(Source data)
**********
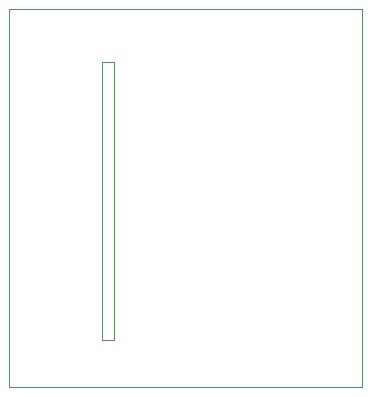
<source format=gbr>
%TF.GenerationSoftware,KiCad,Pcbnew,7.0.5*%
%TF.CreationDate,2023-07-30T18:51:37+03:00*%
%TF.ProjectId,models-heart,6d6f6465-6c73-42d6-9865-6172742e6b69,rev?*%
%TF.SameCoordinates,Original*%
%TF.FileFunction,Profile,NP*%
%FSLAX46Y46*%
G04 Gerber Fmt 4.6, Leading zero omitted, Abs format (unit mm)*
G04 Created by KiCad (PCBNEW 7.0.5) date 2023-07-30 18:51:37*
%MOMM*%
%LPD*%
G01*
G04 APERTURE LIST*
%TA.AperFunction,Profile*%
%ADD10C,0.050000*%
%TD*%
G04 APERTURE END LIST*
D10*
X91000000Y-59000000D02*
X61100000Y-59000000D01*
X61100000Y-27000000D01*
X91000000Y-27000000D01*
X91000000Y-59000000D01*
X70000000Y-31500000D02*
X69000000Y-31500000D01*
X69000000Y-55000000D02*
X70000000Y-55000000D01*
X69000000Y-31500000D02*
X69000000Y-55000000D01*
X70000000Y-55000000D02*
X70000000Y-31500000D01*
M02*

</source>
**********
[What is required] If pictures appear in the data, do not print them; repeat the rest exactly.

[Answer to the exercise]
<source format=gbr>
%TF.GenerationSoftware,KiCad,Pcbnew,7.0.5*%
%TF.CreationDate,2023-07-30T18:51:37+03:00*%
%TF.ProjectId,models-heart,6d6f6465-6c73-42d6-9865-6172742e6b69,rev?*%
%TF.SameCoordinates,Original*%
%TF.FileFunction,Profile,NP*%
%FSLAX46Y46*%
G04 Gerber Fmt 4.6, Leading zero omitted, Abs format (unit mm)*
G04 Created by KiCad (PCBNEW 7.0.5) date 2023-07-30 18:51:37*
%MOMM*%
%LPD*%
G01*
G04 APERTURE LIST*
%TA.AperFunction,Profile*%
%ADD10C,0.050000*%
%TD*%
G04 APERTURE END LIST*
D10*
X91000000Y-59000000D02*
X61100000Y-59000000D01*
X61100000Y-27000000D01*
X91000000Y-27000000D01*
X91000000Y-59000000D01*
X70000000Y-31500000D02*
X69000000Y-31500000D01*
X69000000Y-55000000D02*
X70000000Y-55000000D01*
X69000000Y-31500000D02*
X69000000Y-55000000D01*
X70000000Y-55000000D02*
X70000000Y-31500000D01*
M02*

</source>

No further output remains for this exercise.